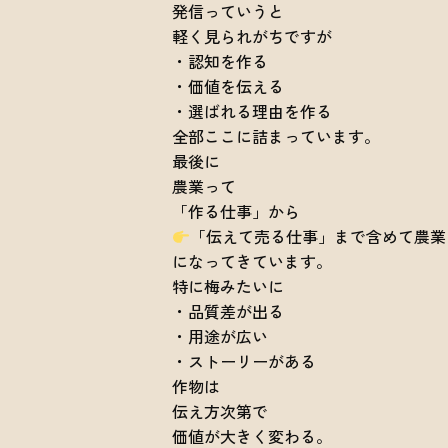
発信っていうと
軽く見られがちですが
・認知を作る
・価値を伝える
・選ばれる理由を作る
全部ここに詰まっています。
最後に
農業って
「作る仕事」から
「伝えて売る仕事」まで含めて農業
になってきています。
特に梅みたいに
・品質差が出る
・用途が広い
・ストーリーがある
作物は
伝え方次第で
価値が大きく変わる。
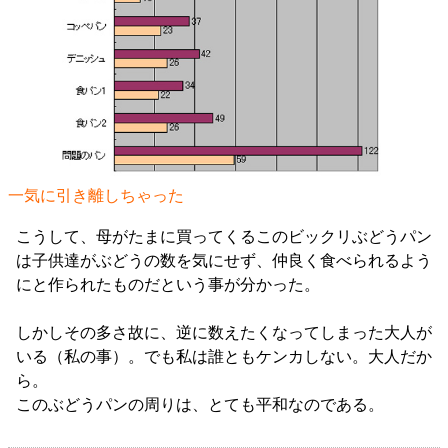
一気に引き離しちゃった
こうして、母がたまに買ってくるこのビックリぶどうパン
は子供達がぶどうの数を気にせず、仲良く食べられるよう
にと作られたものだという事が分かった。
しかしその多さ故に、逆に数えたくなってしまった大人が
いる（私の事）。でも私は誰ともケンカしない。大人だか
ら。
このぶどうパンの周りは、とても平和なのである。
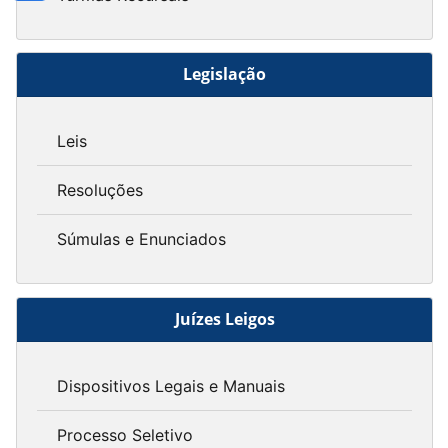
Legislação
Leis
Resoluções
Súmulas e Enunciados
Juízes Leigos
Dispositivos Legais e Manuais
Processo Seletivo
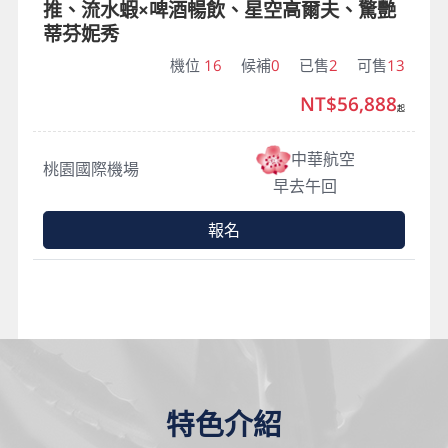
推、流水蝦×啤酒暢飲、星空高爾夫、驚艷
蒂芬妮秀
機位
16
候補
0
已售
2
可售
13
NT$56,888
起
中華航空
桃園國際機場
早去午回
報名
特色介紹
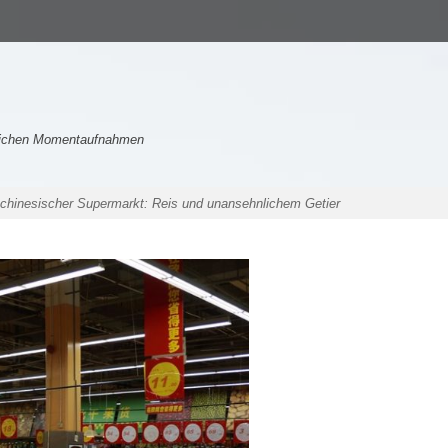
nlichen Momentaufnahmen
 chinesischer Supermarkt: Reis und unansehnlichem Getier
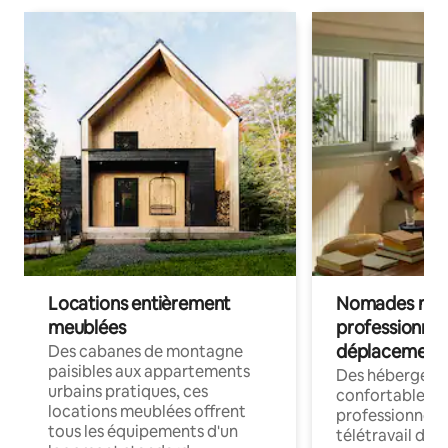
Locations entièrement
Nomades num
meublées
professionnel
déplacement
Des cabanes de montagne
paisibles aux appartements
Des hébergem
urbains pratiques, ces
confortables p
locations meublées offrent
professionnels
tous les équipements d'un
télétravail dis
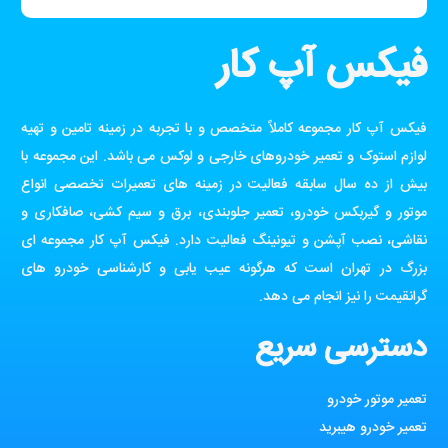
فیکس آپ کار
فیکس آپ کار مجموعه کاملاً متخصص و با تجربه در زمینه تامین و تهیه
لوازم استوک و تعمیر خودروهای خارجی و لوکس می باشد. این مجموعه با
بیش از ده سال سابقه فعالیت در زمینه های تعمیرات تخصصی انواع
موتور و گیربکس خودرو، تعمیر جلوبندی، برق و سیم کشی، صافکاری و
نقاشی، نصب آپشن و تیونینگ فعالیت دارد. فیکس آپ کار مجموعه ای
بزرگ در تهران است که هرگونه عیب یابی و کارشناسی خودرو های
گرانقیمت را نیز انجام می دهد.
دسترسی سریع
تعمیر موتور خودرو
تعمیر خودرو هیبرید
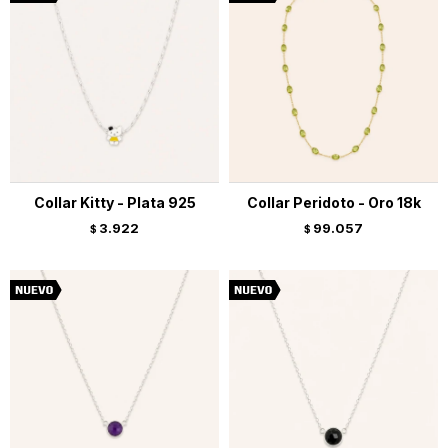
Collar Kitty - Plata 925
Collar Peridoto - Oro 18k
3.922
99.057
$
$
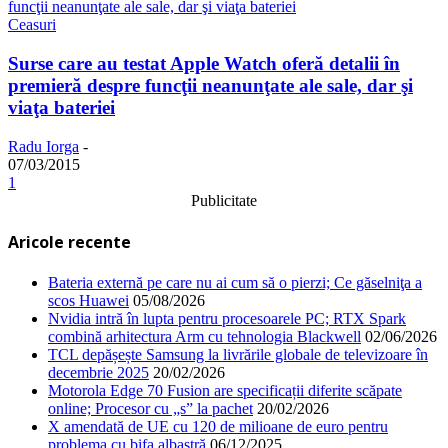
Ceasuri
Surse care au testat Apple Watch oferă detalii în
premieră despre funcţii neanunţate ale sale, dar şi
viaţa bateriei
Radu Iorga
-
07/03/2015
1
Publicitate
Aricole recente
Bateria externă pe care nu ai cum să o pierzi; Ce găselniţa a
scos Huawei
05/08/2026
Nvidia intră în lupta pentru procesoarele PC; RTX Spark
combină arhitectura Arm cu tehnologia Blackwell
02/06/2026
TCL depășește Samsung la livrările globale de televizoare în
decembrie 2025
20/02/2026
Motorola Edge 70 Fusion are specificații diferite scăpate
online; Procesor cu „s” la pachet
20/02/2026
X amendată de UE cu 120 de milioane de euro pentru
problema cu bifa albastră
06/12/2025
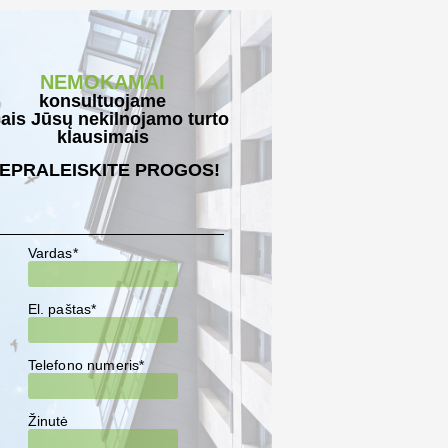
NEMOKAMAI
konsultuojame
sais Jūsų nekilnojamo turto
klausimais
EPRALEISKITE PROGOS!
Vardas*
El. paštas*
Telefono numeris*
Žinutė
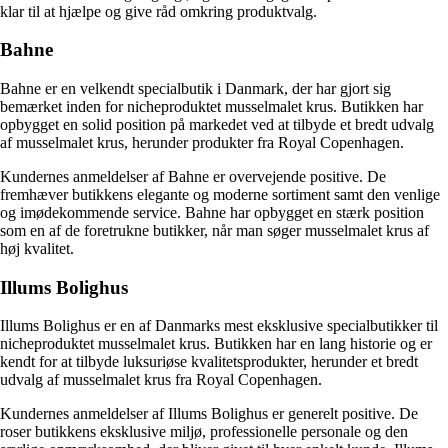
klar til at hjælpe og give råd omkring produktvalg.
Bahne
Bahne er en velkendt specialbutik i Danmark, der har gjort sig
bemærket inden for nicheproduktet musselmalet krus. Butikken har
opbygget en solid position på markedet ved at tilbyde et bredt udvalg
af musselmalet krus, herunder produkter fra Royal Copenhagen.
Kundernes anmeldelser af Bahne er overvejende positive. De
fremhæver butikkens elegante og moderne sortiment samt den venlige
og imødekommende service. Bahne har opbygget en stærk position
som en af de foretrukne butikker, når man søger musselmalet krus af
høj kvalitet.
Illums Bolighus
Illums Bolighus er en af Danmarks mest eksklusive specialbutikker til
nicheproduktet musselmalet krus. Butikken har en lang historie og er
kendt for at tilbyde luksuriøse kvalitetsprodukter, herunder et bredt
udvalg af musselmalet krus fra Royal Copenhagen.
Kundernes anmeldelser af Illums Bolighus er generelt positive. De
roser butikkens eksklusive miljø, professionelle personale og den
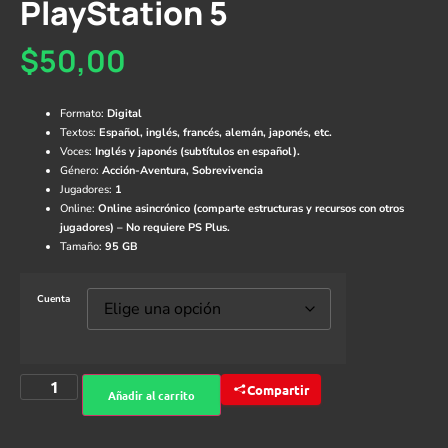
PlayStation 5
$
50,00
Formato:
Digital
Textos:
Español, inglés, francés, alemán, japonés, etc.
Voces:
Inglés y japonés (subtítulos en español).
Género:
Acción-Aventura, Sobrevivencia
Jugadores:
1
Online:
Online asincrónico (comparte estructuras y recursos con otros
jugadores) – No requiere PS Plus.
Tamaño:
95 GB
Cuenta
Compartir
Añadir al carrito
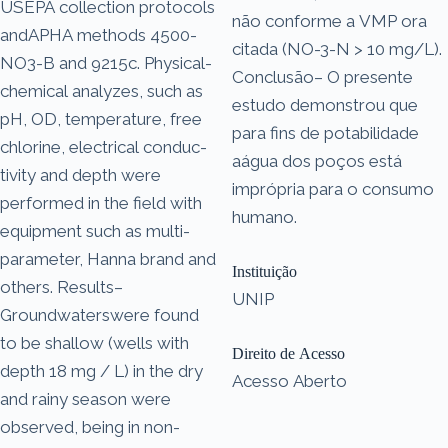
USEPA collection protocols
não conforme a VMP ora
andAPHA methods 4500-
citada (NO-3-N > 10 mg/L).
NO3-B and 9215c. Physical-
Conclusão– O presente
chemical analyzes, such as
estudo demonstrou que
pH, OD, temperature, free
para fins de potabilidade
chlorine, electrical conduc-
aágua dos poços está
tivity and depth were
imprópria para o consumo
performed in the field with
humano.
equipment such as multi-
parameter, Hanna brand and
Instituição
others. Results–
UNIP
Groundwaterswere found
to be shallow (wells with
Direito de Acesso
depth 18 mg / L) in the dry
Acesso Aberto
and rainy season were
observed, being in non-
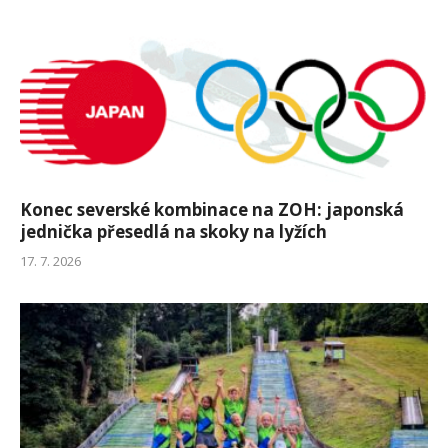
Konec severské kombinace na ZOH: japonská
jednička přesedlá na skoky na lyžích
17. 7. 2026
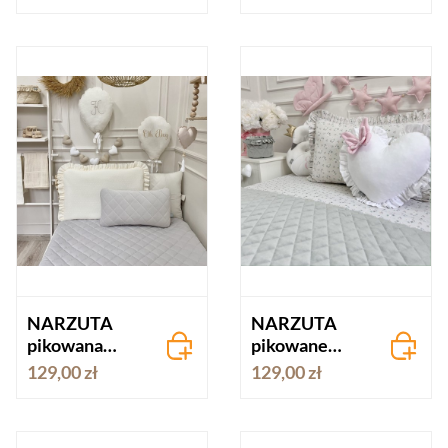
velvet
SŁONIOWA
velvet
NARZUTA
NARZUTA
pikowana
pikowane
DELIKATNY
SZARA velvet
129,00 zł
129,00 zł
SZARY velvet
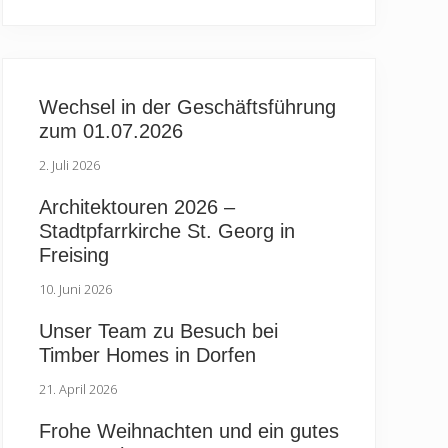
Wechsel in der Geschäftsführung
zum 01.07.2026
2. Juli 2026
Architektouren 2026 –
Stadtpfarrkirche St. Georg in
Freising
10. Juni 2026
Unser Team zu Besuch bei
Timber Homes in Dorfen
21. April 2026
Frohe Weihnachten und ein gutes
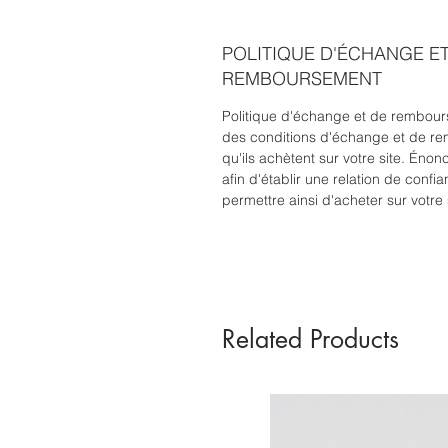
POLITIQUE D'ÉCHANGE E
REMBOURSEMENT
Politique d'échange et de rembours
des conditions d'échange et de re
qu'ils achètent sur votre site. Éno
afin d'établir une relation de confia
permettre ainsi d'acheter sur votre 
Related Products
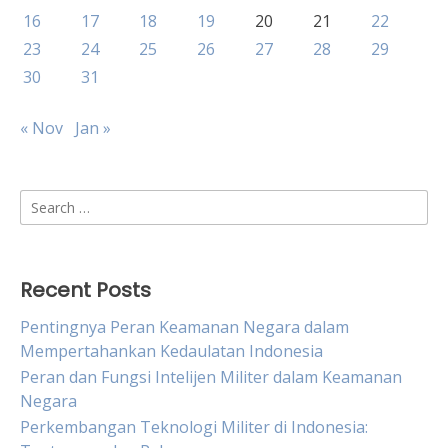
16
17
18
19
20
21
22
23
24
25
26
27
28
29
30
31
« Nov
Jan »
Search
for:
Recent Posts
Pentingnya Peran Keamanan Negara dalam
Mempertahankan Kedaulatan Indonesia
Peran dan Fungsi Intelijen Militer dalam Keamanan
Negara
Perkembangan Teknologi Militer di Indonesia:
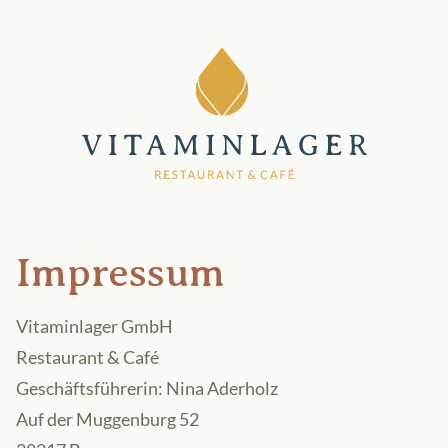
Impressum
Vitaminlager GmbH
Restaurant & Café
Geschäftsführerin: Nina Aderholz
Auf der Muggenburg 52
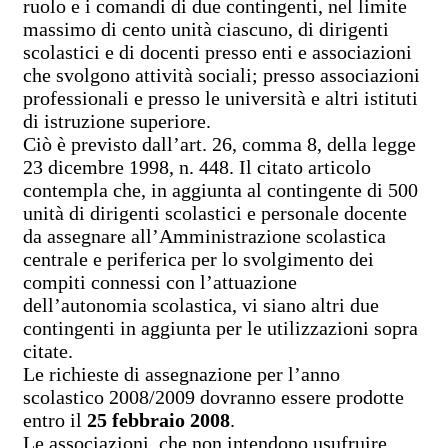
ruolo e i comandi di due contingenti, nel limite
massimo di cento unità ciascuno, di dirigenti
scolastici e di docenti presso enti e associazioni
che svolgono attività sociali; presso associazioni
professionali e presso le università e altri istituti
di istruzione superiore.
Ciò è previsto dall’art. 26, comma 8, della legge
23 dicembre 1998, n. 448. Il citato articolo
contempla che, in aggiunta al contingente di 500
unità di dirigenti scolastici e personale docente
da assegnare all’Amministrazione scolastica
centrale e periferica per lo svolgimento dei
compiti connessi con l’attuazione
dell’autonomia scolastica, vi siano altri due
contingenti in aggiunta per le utilizzazioni sopra
citate.
Le richieste di assegnazione per l’anno
scolastico 2008/2009 dovranno essere prodotte
entro il
25 febbraio 2008
.
Le associazioni, che non intendono usufruire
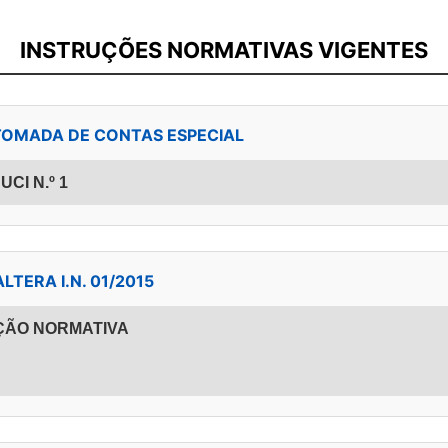
INSTRUÇÕES NORMATIVAS VIGENTES
 - TOMADA DE CONTAS ESPECIAL
CI N.º 1
ALTERA I.N. 01/2015
ÇÃO NORMATIVA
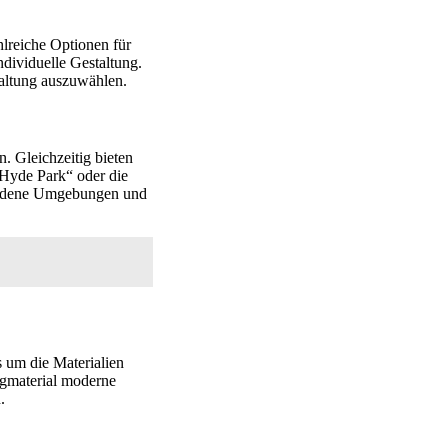
hlreiche Optionen für
ndividuelle Gestaltung.
taltung auszuwählen.
. Gleichzeitig bieten
„Hyde Park“ oder die
chiedene Umgebungen und
 um die Materialien
ngmaterial moderne
.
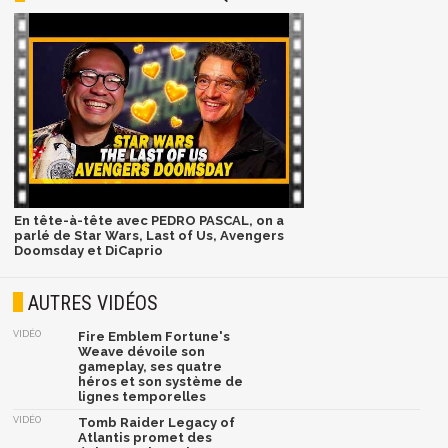
En tête-à-tête avec PEDRO PASCAL, on a
parlé de Star Wars, Last of Us, Avengers
Doomsday et DiCaprio
AUTRES VIDÉOS
VIDÉO
Fire Emblem Fortune's
Weave dévoile son
gameplay, ses quatre
héros et son système de
lignes temporelles
VIDÉO
Tomb Raider Legacy of
Atlantis promet des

**WORK REQUIRED:** Above are the records. Copy every line in them holding "opbygget".

**YOUR SOLUTION:**
opbygget en solid position på markedet ved at tilbyde et bredt udvalg
og imødekommende service. Bahne har opbygget en stærk position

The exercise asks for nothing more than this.